Using the information:
**A.** In the article about Chris Viehbacher's plans for Sanofi, how much did Sanofi pay to acquire Genzyme?
**B.** Continue the article about Chris Viehbacher's plans for Sanofi from its final paragraph.

Supplied text:

* * * * *

My goal as CEO is never to inaugurate a new research and development center, says Viehbacher.
Chris Viehbacher’s efforts to remake Sanofi-Aventis offers one view of what it may mean to be a pharmaceutical company in the years ahead. From the day he took the helm of the Paris-based pharmaceutical, he has spoke of the industry’s failure to get an adequate return on its investment in R&D and the need for companies like his to tap the greater world of ideas and discoveries by externalizing R&D efforts.
Viehbacher, fresh from completing his $20.1 billion acquisition of Cambridge, Massachusetts-based Genzyme once again echoed that theme during an address at the MIT Enterprise Forum. “My goal as CEO is never to inaugurate a new research and development center,” Viehbacher said, according to a report in the Boston Business Journal.
Viehbacher said Sanofi, long-rumored to be setting up a venture fund, wasn’t going to do so. However, he said the company would consider co-investing in early stage companies, along with traditional venture capital firms.

* * * * *

Provided data:

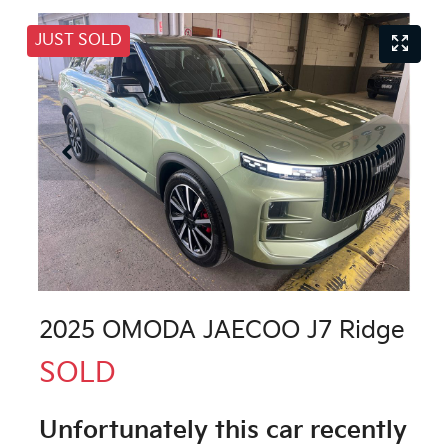
JUST SOLD
2025 OMODA JAECOO J7 Ridge
SOLD
Unfortunately this
car
recently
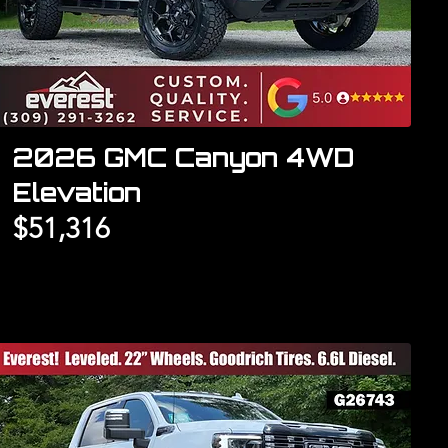
2026 GMC Canyon 4WD
Elevation
$51,316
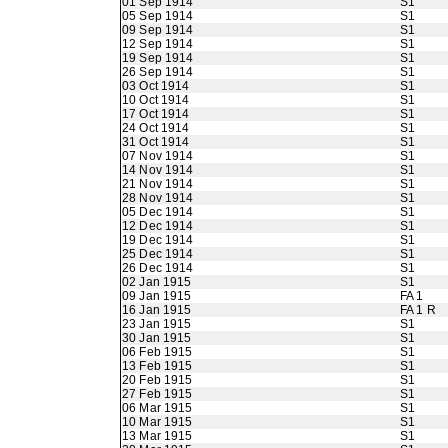
01 Sep 1914
S1
05 Sep 1914
S1
09 Sep 1914
S1
12 Sep 1914
S1
19 Sep 1914
S1
26 Sep 1914
S1
03 Oct 1914
S1
10 Oct 1914
S1
17 Oct 1914
S1
24 Oct 1914
S1
31 Oct 1914
S1
07 Nov 1914
S1
14 Nov 1914
S1
21 Nov 1914
S1
28 Nov 1914
S1
05 Dec 1914
S1
12 Dec 1914
S1
19 Dec 1914
S1
25 Dec 1914
S1
26 Dec 1914
S1
02 Jan 1915
S1
09 Jan 1915
FA 1
16 Jan 1915
FA 1 R
23 Jan 1915
S1
30 Jan 1915
S1
06 Feb 1915
S1
13 Feb 1915
S1
20 Feb 1915
S1
27 Feb 1915
S1
06 Mar 1915
S1
10 Mar 1915
S1
13 Mar 1915
S1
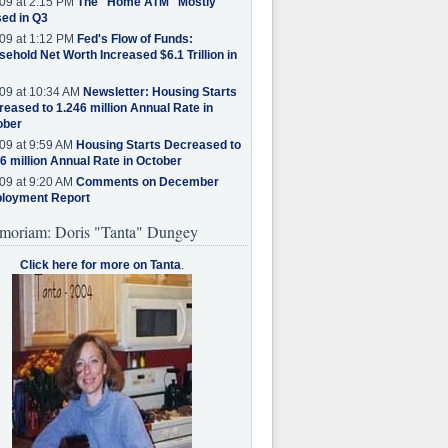
09 at 2:15 PM
The "Home ATM" Mostly
ed in Q3
09 at 1:12 PM
Fed's Flow of Funds:
ehold Net Worth Increased $6.1 Trillion in
09 at 10:34 AM
Newsletter: Housing Starts
eased to 1.246 million Annual Rate in
ober
09 at 9:59 AM
Housing Starts Decreased to
6 million Annual Rate in October
09 at 9:20 AM
Comments on December
loyment Report
moriam: Doris "Tanta" Dungey
Click here for more on Tanta
.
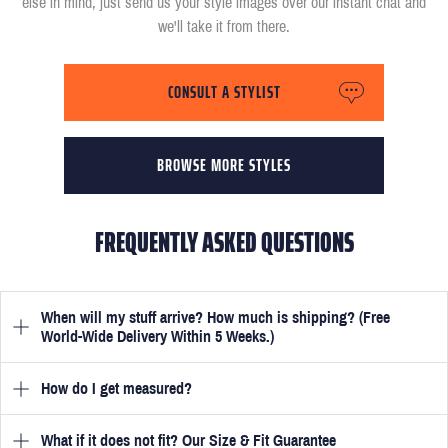
else in mind, just send us your style images over our instant chat and
we'll take it from there.
CONSULT A STYLIST
BROWSE MORE STYLES
FREQUENTLY ASKED QUESTIONS
When will my stuff arrive? How much is shipping? (Free
World-Wide Delivery Within 5 Weeks.)
How do I get measured?
Once you have submitted your measurements, your suit will be
delivered within 5 weeks. Optionally, guarantee that you receive
your order in just 3 weeks for an additional £50.
What if it does not fit? Our Size & Fit Guarantee
Once you place an order, we will ask you to provide your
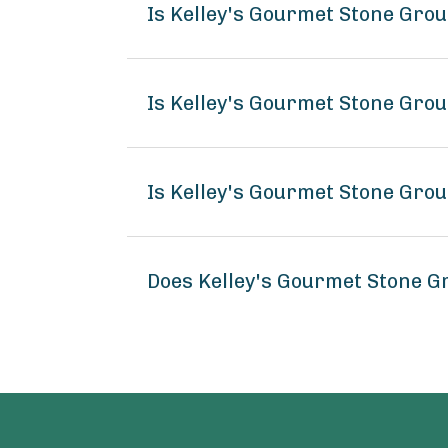
Is Kelley's Gourmet Stone Gr
Is Kelley's Gourmet Stone Gro
Is Kelley's Gourmet Stone Gro
Does Kelley's Gourmet Stone 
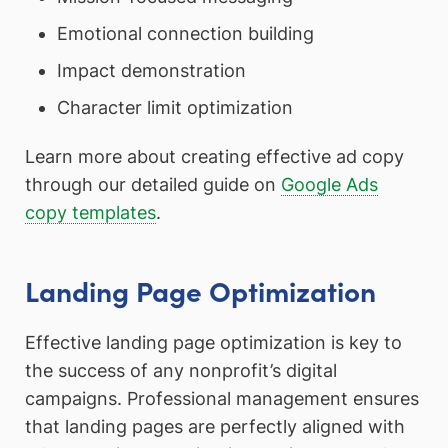
Emotional connection building
Impact demonstration
Character limit optimization
Learn more about creating effective ad copy
through our detailed guide on
Google Ads
copy templates
.
Landing Page Optimization
Effective landing page optimization is key to
the success of any nonprofit’s digital
campaigns. Professional management ensures
that landing pages are perfectly aligned with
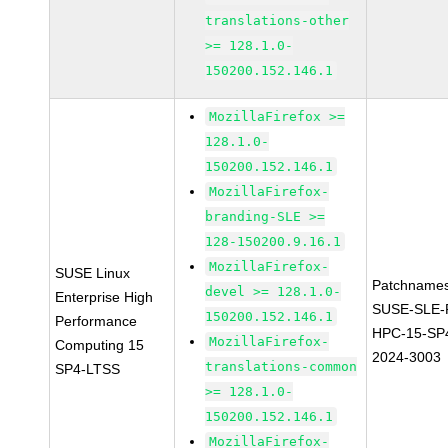
translations-other
>= 128.1.0-
150200.152.146.1
MozillaFirefox >=
128.1.0-
150200.152.146.1
MozillaFirefox-
branding-SLE >=
128-150200.9.16.1
MozillaFirefox-
SUSE Linux
Patchnames
devel >= 128.1.0-
Enterprise High
SUSE-SLE-P
150200.152.146.1
Performance
HPC-15-SP
MozillaFirefox-
Computing 15
2024-3003
translations-common
SP4-LTSS
>= 128.1.0-
150200.152.146.1
MozillaFirefox-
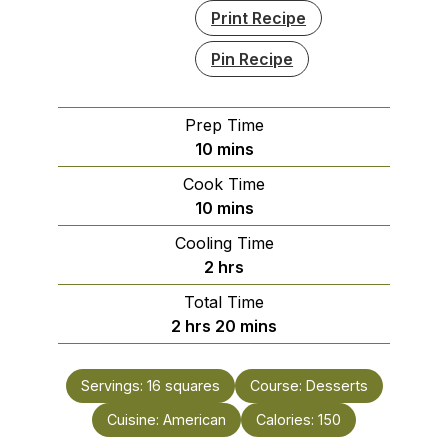
Print Recipe
Pin Recipe
Prep Time
minutes
10
mins
Cook Time
minutes
10
mins
Cooling Time
hours
2
hrs
Total Time
hours
minutes
2
hrs
20
mins
Servings:
16
squares
Course:
Desserts
Cuisine:
American
Calories:
150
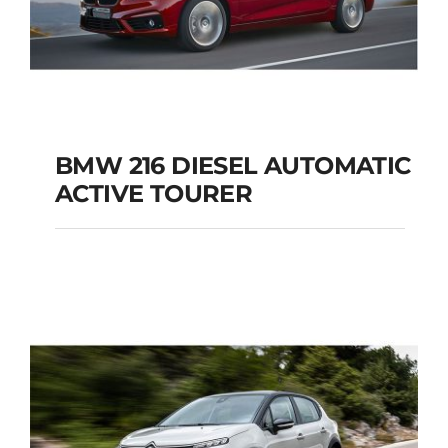
BMW 216 DIESEL AUTOMATIC
ACTIVE TOURER
BMW 216 DIESEL
AUTOMATIC ACTIVE
TOURER
Add to cart
Details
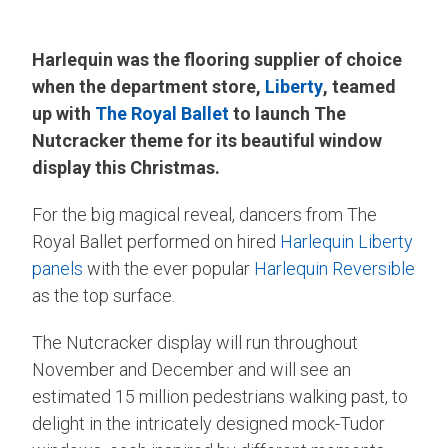
Harlequin was the flooring supplier of choice
when the department store,
Liberty
, teamed
up with
The Royal Ballet
to launch The
Nutcracker theme for its beautiful window
display this Christmas.
For the big magical reveal, dancers from The
Royal Ballet performed on hired
Harlequin Liberty
panels
with the ever popular
Harlequin Reversible
as the top surface.
The Nutcracker display will run throughout
November and December and will see an
estimated 15 million pedestrians walking past, to
delight in the intricately designed mock-Tudor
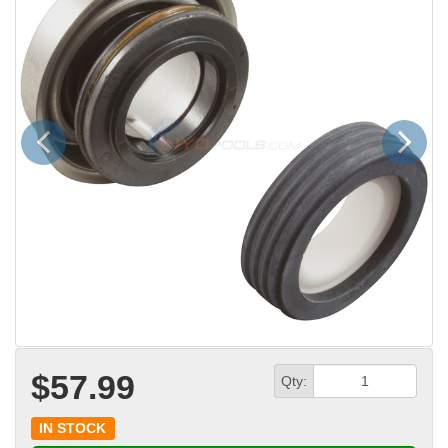
Previous
Next
$57.99
Qty:
IN STOCK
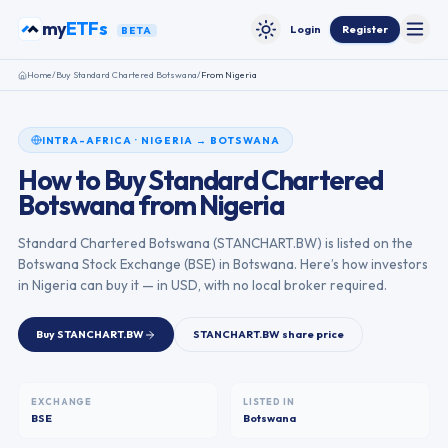
Skip to content
my
ETFs
Login
Register
BETA
Toggle
Toggle theme
Home
/
Buy
Standard Chartered Botswana
/
From
Nigeria
INTRA-AFRICA
·
NIGERIA
→
BOTSWANA
How to Buy
Standard Chartered
Botswana
from
Nigeria
Standard Chartered Botswana
(
STANCHART.BW
) is listed on the
Botswana Stock Exchange
(
BSE
) in
Botswana
. Here’s how investors
in
Nigeria
can buy it — in USD, with no local broker required.
Buy
STANCHART.BW
STANCHART.BW
share price
EXCHANGE
LISTED IN
BSE
Botswana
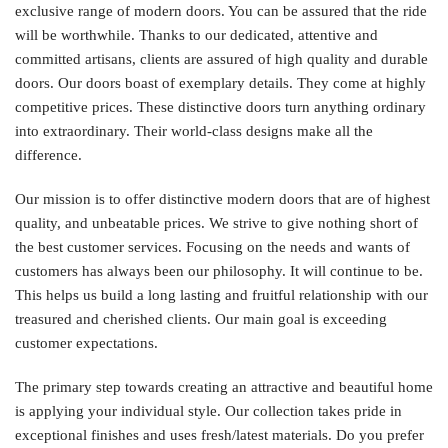
exclusive range of modern doors. You can be assured that the ride
will be worthwhile. Thanks to our dedicated, attentive and
committed artisans, clients are assured of high quality and durable
doors. Our doors boast of exemplary details. They come at highly
competitive prices. These distinctive doors turn anything ordinary
into extraordinary. Their world-class designs make all the
difference.
Our mission is to offer distinctive modern doors that are of highest
quality, and unbeatable prices. We strive to give nothing short of
the best customer services. Focusing on the needs and wants of
customers has always been our philosophy. It will continue to be.
This helps us build a long lasting and fruitful relationship with our
treasured and cherished clients. Our main goal is exceeding
customer expectations.
The primary step towards creating an attractive and beautiful home
is applying your individual style. Our collection takes pride in
exceptional finishes and uses fresh/latest materials. Do you prefer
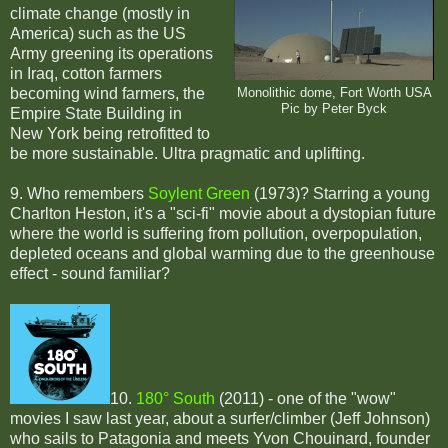
climate change (mostly in
America) such as the US
Army greening its operations
in Iraq, cotton farmers
becoming wind farmers, the
Monolithic dome, Fort Worth USA
Pic by Peter Byck
Empire State Building in
New York being retrofitted to
be more sustainable. Ultra pragmatic and uplifting.
9. Who remembers
Soylent Green
(1973)? Starring a young
Charlton Heston, it's a "sci-fi" movie about a dystopian future
where the world is suffering from pollution, overpopulation,
depleted oceans and global warming due to the greenhouse
effect - sound familiar?
10.
180° South
(2011) - one of the "wow"
movies I saw last year, about a surfer/climber (Jeff Johnson)
who sails to Patagonia and meets Yvon Chouinard, founder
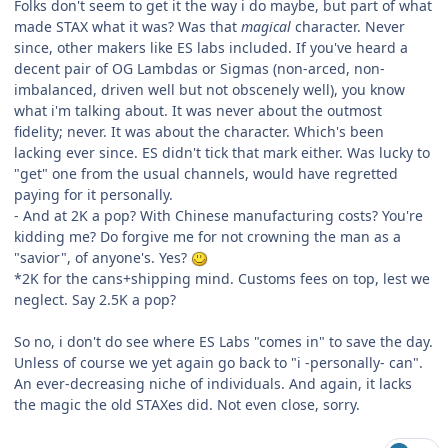
Folks don't seem to get it the way i do maybe, but part of what
made STAX what it was? Was that
magical
character. Never
since, other makers like ES labs included. If you've heard a
decent pair of OG Lambdas or Sigmas (non-arced, non-
imbalanced, driven well but not obscenely well), you know
what i'm talking about. It was never about the outmost
fidelity; never. It was about the character. Which's been
lacking ever since. ES didn't tick that mark either. Was lucky to
"get" one from the usual channels, would have regretted
paying for it personally.
- And at 2K a pop? With Chinese manufacturing costs? You're
kidding me? Do forgive me for not crowning the man as a
"savior", of anyone's. Yes?
*2K for the cans+shipping mind. Customs fees on top, lest we
neglect. Say 2.5K a pop?
So no, i don't do see where ES Labs "comes in" to save the day.
Unless of course we yet again go back to "i -personally- can".
An ever-decreasing niche of individuals. And again, it lacks
the magic the old STAXes did. Not even close, sorry.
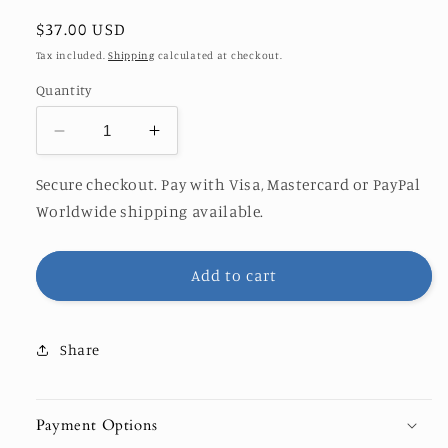
Regular
$37.00 USD
price
Tax included.
Shipping
calculated at checkout.
Quantity
Decrease
Increase
quantity
quantity
for
for
Secure checkout. Pay with Visa, Mastercard or PayPal
SUN-
SUN-
Worldwide shipping available.
WAVE
WAVE
PRINT
PRINT
Add to cart
Share
Payment Options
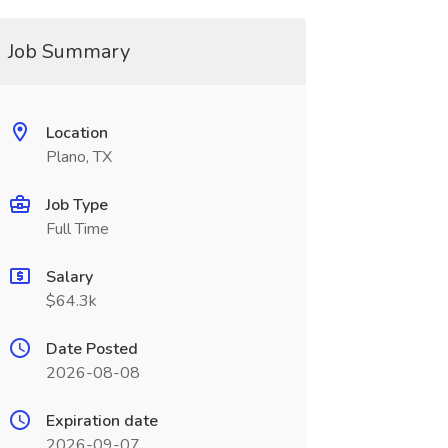
Job Summary
Location
Plano, TX
Job Type
Full Time
Salary
$64.3k
Date Posted
2026-08-08
Expiration date
2026-09-07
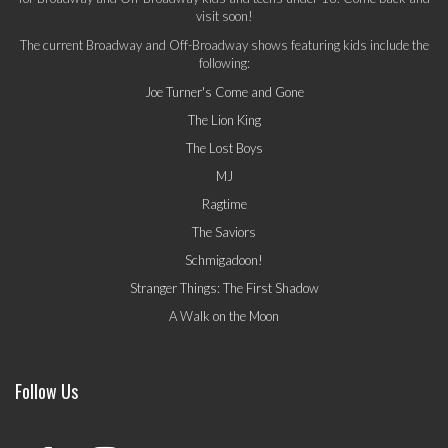
visit soon!
The current Broadway and Off-Broadway shows featuring kids include the
following:
Joe Turner's Come and Gone
The Lion King
The Lost Boys
MJ
Ragtime
The Saviors
Schmigadoon!
Stranger Things: The First Shadow
A Walk on the Moon
Follow Us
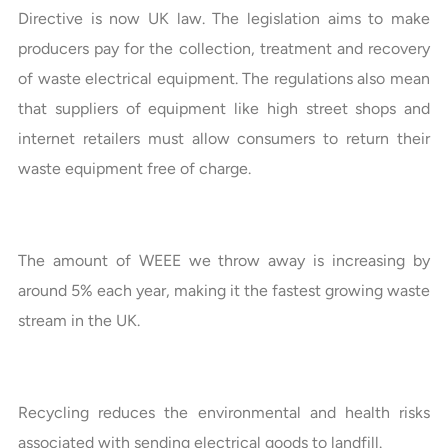
Directive is now UK law. The legislation aims to make
producers pay for the collection, treatment and recovery
of waste electrical equipment. The regulations also mean
that suppliers of equipment like high street shops and
internet retailers must allow consumers to return their
waste equipment free of charge.
The amount of WEEE we throw away is increasing by
around 5% each year, making it the fastest growing waste
stream in the UK.
Recycling reduces the environmental and health risks
associated with sending electrical goods to landfill.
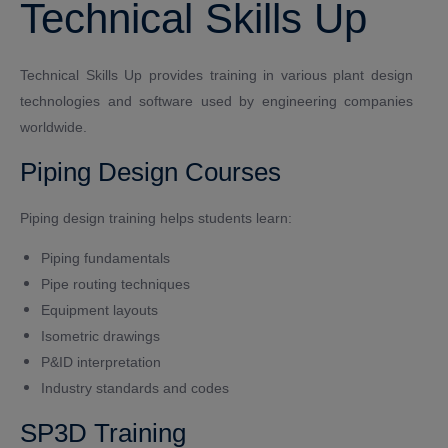
Technical Skills Up
Technical Skills Up provides training in various plant design
technologies and software used by engineering companies
worldwide.
Piping Design Courses
Piping design training helps students learn:
Piping fundamentals
Pipe routing techniques
Equipment layouts
Isometric drawings
P&ID interpretation
Industry standards and codes
SP3D Training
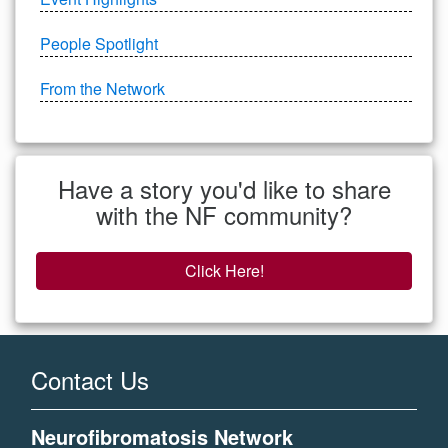
People Spotlight
From the Network
Have a story you'd like to share
with the NF community?
Click Here!
Contact Us
Neurofibromatosis Network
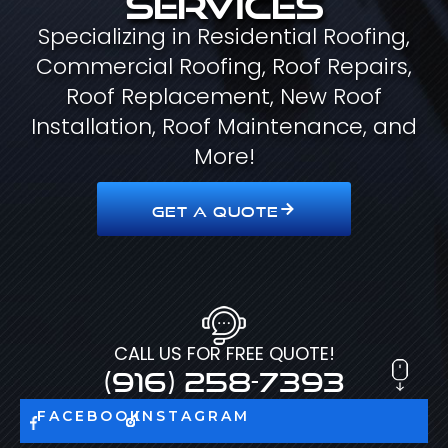
Specializing in Residential Roofing,
Commercial Roofing, Roof Repairs,
Roof Replacement, New Roof
Installation, Roof Maintenance, and
More!
GET A QUOTE
CALL US FOR FREE QUOTE!
(916) 258-7393
FACEBOOK
INSTAGRAM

* * * * *

Replies:
**A.** $20.1 billion.

**B.**
When he took the helm as CEO in 2009, Viehbacher was quite open about the need for Sanofi to look beyond its own walls for innovation. Like many other Big Pharmas, Sanofi is facing a patent cliff on key products with more than $12 billion in annual sales going off patent between 2010 and 2012. The reality is the company is not going to be able to generate new sources of revenue to replace that being lost to competition from generics through in-house R&D efforts alone and instead is looking to biotech companies, universities, and research institutes as sources of innovative new drugs.
As part of its transformation, the French pharmaceutical giant in October 2010 entered into a ten-year agreement with Covance, a contract research organization, for up to $2.2 billion to outsource research and development. Around the same time, the company also entered into a translational research agreement with Harvard University with the hopes of accelerating the movement of discoveries from the lab to the clinic. The Harvard agreement follows a similar agreement between Sanofi and The Charité University in Berlin announced in May 2010.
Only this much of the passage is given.